Senior Vice-President and Chief Economist
This op-ed was originally published in The Globe and Mail on February 6, 2018.
The federal government is likely to outline its new fiscal plans before the end of March. Budget 2018 will focus on policies intended to share the benefits of a rising economy. While the narrative will emphasize helping the middle class, there will be an emphasis on removing barriers to success for disadvantaged groups, with a focus on gender.
One key challenge for fiscal planners will be projections of modest economic growth in the years to come. Indeed, after growing by 3 per cent last year, the trend pace of economic growth will be below 2 per cent a year in the coming decade. This modest outlook will limit tax revenues, unless governments take actions to bolster economic growth.

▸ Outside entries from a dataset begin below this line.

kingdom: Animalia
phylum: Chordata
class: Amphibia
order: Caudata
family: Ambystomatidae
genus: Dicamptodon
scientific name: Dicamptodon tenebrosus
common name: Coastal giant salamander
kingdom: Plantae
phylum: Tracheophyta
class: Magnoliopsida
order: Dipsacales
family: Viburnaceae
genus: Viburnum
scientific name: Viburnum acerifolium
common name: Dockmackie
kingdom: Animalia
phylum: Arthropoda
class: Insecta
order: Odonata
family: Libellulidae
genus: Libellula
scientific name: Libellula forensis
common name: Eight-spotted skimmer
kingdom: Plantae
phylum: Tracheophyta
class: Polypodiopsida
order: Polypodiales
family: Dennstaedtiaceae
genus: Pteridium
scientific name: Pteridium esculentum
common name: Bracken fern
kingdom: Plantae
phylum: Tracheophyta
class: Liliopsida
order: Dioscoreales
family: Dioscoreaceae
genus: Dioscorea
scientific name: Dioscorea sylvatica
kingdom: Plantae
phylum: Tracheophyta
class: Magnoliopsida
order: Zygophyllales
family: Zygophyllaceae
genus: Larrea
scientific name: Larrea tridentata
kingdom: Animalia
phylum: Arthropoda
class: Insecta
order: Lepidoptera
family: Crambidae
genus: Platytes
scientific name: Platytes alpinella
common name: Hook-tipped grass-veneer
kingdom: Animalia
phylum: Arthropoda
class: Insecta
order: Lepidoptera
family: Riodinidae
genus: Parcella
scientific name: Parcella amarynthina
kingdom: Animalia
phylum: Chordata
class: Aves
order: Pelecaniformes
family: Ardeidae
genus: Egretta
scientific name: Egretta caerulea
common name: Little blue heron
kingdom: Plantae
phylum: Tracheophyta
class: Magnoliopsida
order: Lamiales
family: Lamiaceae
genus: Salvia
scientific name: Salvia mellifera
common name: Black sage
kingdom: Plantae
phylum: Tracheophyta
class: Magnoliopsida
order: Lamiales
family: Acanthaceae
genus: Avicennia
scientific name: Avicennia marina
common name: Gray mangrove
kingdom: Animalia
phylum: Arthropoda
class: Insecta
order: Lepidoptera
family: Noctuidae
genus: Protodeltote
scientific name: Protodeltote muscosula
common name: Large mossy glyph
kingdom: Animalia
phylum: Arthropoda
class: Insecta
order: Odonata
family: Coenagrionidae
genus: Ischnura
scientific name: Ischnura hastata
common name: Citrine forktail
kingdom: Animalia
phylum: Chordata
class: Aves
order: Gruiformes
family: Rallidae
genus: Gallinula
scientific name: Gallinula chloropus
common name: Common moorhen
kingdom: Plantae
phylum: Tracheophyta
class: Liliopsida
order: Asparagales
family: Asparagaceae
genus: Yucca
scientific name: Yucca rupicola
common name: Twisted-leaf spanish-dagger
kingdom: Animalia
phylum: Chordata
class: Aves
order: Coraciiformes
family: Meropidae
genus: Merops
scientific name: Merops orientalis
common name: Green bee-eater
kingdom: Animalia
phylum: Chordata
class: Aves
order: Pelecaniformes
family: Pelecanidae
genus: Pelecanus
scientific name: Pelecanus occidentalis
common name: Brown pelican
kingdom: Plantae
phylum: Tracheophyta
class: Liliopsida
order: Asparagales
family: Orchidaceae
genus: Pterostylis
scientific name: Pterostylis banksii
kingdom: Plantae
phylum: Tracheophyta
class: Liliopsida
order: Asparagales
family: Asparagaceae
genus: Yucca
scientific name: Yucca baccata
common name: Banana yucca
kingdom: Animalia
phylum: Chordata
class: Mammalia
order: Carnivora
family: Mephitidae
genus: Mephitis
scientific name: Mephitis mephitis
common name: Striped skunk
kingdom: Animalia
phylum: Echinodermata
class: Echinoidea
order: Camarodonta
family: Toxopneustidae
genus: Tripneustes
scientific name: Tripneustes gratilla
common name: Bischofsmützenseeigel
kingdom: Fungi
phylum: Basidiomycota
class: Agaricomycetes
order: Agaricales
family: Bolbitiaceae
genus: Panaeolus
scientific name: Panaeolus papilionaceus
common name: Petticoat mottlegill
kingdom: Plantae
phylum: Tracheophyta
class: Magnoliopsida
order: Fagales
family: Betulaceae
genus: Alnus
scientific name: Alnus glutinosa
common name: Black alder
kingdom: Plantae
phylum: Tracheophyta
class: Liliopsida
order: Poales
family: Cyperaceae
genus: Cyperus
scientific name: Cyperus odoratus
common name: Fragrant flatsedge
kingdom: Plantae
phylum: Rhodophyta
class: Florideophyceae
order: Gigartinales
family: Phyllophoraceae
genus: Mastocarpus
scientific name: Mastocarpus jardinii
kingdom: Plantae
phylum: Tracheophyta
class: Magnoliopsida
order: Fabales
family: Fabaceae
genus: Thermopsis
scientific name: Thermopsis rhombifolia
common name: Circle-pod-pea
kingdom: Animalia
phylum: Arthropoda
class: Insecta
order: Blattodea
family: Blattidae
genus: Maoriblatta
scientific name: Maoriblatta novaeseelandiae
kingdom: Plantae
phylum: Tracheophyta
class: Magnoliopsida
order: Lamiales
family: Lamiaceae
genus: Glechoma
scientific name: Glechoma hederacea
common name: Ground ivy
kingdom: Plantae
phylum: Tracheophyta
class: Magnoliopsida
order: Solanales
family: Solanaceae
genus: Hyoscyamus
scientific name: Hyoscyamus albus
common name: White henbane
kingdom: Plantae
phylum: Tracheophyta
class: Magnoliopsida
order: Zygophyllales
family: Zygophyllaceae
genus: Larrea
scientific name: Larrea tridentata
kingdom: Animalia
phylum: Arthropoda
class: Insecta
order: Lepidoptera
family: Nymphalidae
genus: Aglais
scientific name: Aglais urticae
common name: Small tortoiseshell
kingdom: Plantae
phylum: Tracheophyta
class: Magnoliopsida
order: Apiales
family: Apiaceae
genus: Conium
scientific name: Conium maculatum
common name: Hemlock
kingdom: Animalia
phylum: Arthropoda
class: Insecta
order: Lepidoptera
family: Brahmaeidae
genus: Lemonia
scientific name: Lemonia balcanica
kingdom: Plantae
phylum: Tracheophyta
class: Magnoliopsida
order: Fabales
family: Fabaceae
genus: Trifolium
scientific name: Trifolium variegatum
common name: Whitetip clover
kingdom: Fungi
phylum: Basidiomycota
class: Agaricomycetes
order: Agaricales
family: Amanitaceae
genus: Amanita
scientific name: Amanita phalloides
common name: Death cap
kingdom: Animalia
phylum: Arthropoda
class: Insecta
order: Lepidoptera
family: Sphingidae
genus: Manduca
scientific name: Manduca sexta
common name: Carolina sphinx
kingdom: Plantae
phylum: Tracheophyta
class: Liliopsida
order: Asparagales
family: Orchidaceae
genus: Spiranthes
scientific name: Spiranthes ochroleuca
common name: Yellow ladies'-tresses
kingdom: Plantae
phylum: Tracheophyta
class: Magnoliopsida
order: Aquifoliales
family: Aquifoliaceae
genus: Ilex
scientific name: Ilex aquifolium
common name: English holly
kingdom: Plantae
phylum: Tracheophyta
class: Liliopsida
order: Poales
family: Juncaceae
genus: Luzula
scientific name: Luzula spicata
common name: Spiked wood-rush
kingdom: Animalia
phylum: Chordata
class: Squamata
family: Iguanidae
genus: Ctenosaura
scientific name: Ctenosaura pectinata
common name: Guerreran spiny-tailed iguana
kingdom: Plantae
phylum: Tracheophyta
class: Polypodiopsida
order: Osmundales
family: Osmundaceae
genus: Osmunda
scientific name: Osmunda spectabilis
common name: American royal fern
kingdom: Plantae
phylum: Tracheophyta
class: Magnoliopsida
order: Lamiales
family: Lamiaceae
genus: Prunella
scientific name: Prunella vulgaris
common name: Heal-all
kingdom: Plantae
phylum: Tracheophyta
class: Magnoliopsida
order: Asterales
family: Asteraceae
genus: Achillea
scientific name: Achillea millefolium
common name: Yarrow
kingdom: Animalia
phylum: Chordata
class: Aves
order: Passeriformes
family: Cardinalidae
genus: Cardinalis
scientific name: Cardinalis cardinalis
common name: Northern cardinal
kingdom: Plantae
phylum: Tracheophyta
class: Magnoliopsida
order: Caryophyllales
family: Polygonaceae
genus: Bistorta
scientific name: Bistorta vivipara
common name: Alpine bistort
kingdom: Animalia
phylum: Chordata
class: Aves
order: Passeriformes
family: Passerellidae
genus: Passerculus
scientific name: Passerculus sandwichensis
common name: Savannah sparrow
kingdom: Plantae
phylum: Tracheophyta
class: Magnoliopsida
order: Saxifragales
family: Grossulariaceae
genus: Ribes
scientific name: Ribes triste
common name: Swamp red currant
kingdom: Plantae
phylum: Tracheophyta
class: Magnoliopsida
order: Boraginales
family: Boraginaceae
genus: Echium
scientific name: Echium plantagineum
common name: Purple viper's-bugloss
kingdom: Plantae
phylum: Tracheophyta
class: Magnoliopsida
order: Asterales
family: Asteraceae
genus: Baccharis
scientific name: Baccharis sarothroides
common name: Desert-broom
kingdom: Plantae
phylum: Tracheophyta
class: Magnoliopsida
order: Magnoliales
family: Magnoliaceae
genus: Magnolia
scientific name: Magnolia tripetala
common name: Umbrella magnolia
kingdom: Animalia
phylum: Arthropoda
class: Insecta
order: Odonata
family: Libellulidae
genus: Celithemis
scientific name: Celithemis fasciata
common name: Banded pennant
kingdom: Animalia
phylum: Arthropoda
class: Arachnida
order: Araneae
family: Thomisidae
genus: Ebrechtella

Economies grow either because there are more workers or workers are more productive. Removing obstacles to success can increase the labour participation of disadvantaged workers and improve the contributions they make to the economy. Addressing inequality is not just about fairness – it is a fundamental economic issue than can enhance growth. For example, women face greater obstacles to career success than men. Other large disadvantaged groups include people with disabilities, Indigenous people, newcomers, youth and older workers.
But, in the quest to support growth that reaches a wider part of the population, the government needs to be mindful to continue implementing policies to foster economic growth broadly. On this front, there are some growing challenges, chief among them being a low level of competitiveness.
In recent years, highly-indebted consumers and the real estate sector have fuelled the bulk of economic growth, which creates financial vulnerabilities. Looking ahead, exports and business investment will need to carry more of the burden of supporting growth, which poses some challenges. Exports are rising, but Canada is losing market share in the United States and other major trade destinations.
A lack of competitiveness in global markets can be traced in part to weak business investment. The Conference Board of Canada ’s Index of Business Confidence survey for winter 2018 showed 43 per cent of firms operating close to or above capacity, with the number rising to almost 80 per cent when factoring in firms operating slightly below capacity. However, only 52 per cent of business leaders felt now was a good time to invest. More than one-third of all firms are challenged by shortages of high-skilled labour . A greater headwind is that 48 per cent of businesses feel government policy is an impediment to investment.
Concerns about the North American free-trade agreement are surely weighing on the willingness of firms to invest. But businesses are also expressing concerns about policy choices, such as concern about rising minimum wages, new labour-law requirements, high electricity prices in certain provinces and rising Canada Pension Plan contribution rates. Taken collectively, Canada is becoming less competitive.
The Prime Minister has made clear Canada will not be matching the tax cuts now taking effect in the United States. This approach puts Canada at a competitive disadvantage, at least in terms of attracting foreign, and retaining domestic, capital. Canada ’s tax system is complex, inefficient and extremely burdensome. Simplifying the tax system while eliminating many tax expenditures and subsidies could provide the funds for a reduction in the general corporate-tax rate. Businesses should also be put on a more equal footing. For example, trade in services has great potential, but the services sector currently lacks the tax advantages that manufacturers receive.
Taxes are only one cost to business. Another is the regulatory burden on firms. Regulation should be predictable, efficient and consistent. Right now, regulation is complicated and onerous. The solution is to lighten the load, but also modernize regulation to foster growth in sectors with great potential, such as the life sciences, fintech and agrifood sectors.
What are the implications for the federal government ’s 2018 budget?
First, the government should keep debt as a share of the economy on a declining path even when revenue growth slows. The economy is in its ninth year of expansion. Policymakers should be mindful that recessions are a regular part of the business cycle and one will occur at some point in the not-too-distant future. It would be prudent to limit the deficit in the near term to provide the fiscal resources to respond to the next downturn. Since 2015, program spending has been rising at more than 6 per cent annually—the sustainable pace in the medium term is about 3 per cent.
Next, the government needs to focus on policies that might raise the future sustainable pace of economic growth. Public infrastructure investment can be a catalyst for private investment and reduce obstacles to economic growth. The government should deliver fully on its prior commitment to investment in productivity-enhancing infrastructure.
The government should also prioritize the development of the Canadian work force. High-skill workers are in demand, while middle-skill jobs have been lost and middle-income workers have seen little wage growth over the past decade. In addition to removing barriers to success for disadvantaged workers, policy should be directed to building the high-skilled work force of the future. Although education is a provincial responsibility, there are many channels through which the federal government can support skills development.
The next federal budget can be oriented toward reducing inequality, but it also needs to have policies aimed at boosting investment, innovation and competitiveness for business as a whole.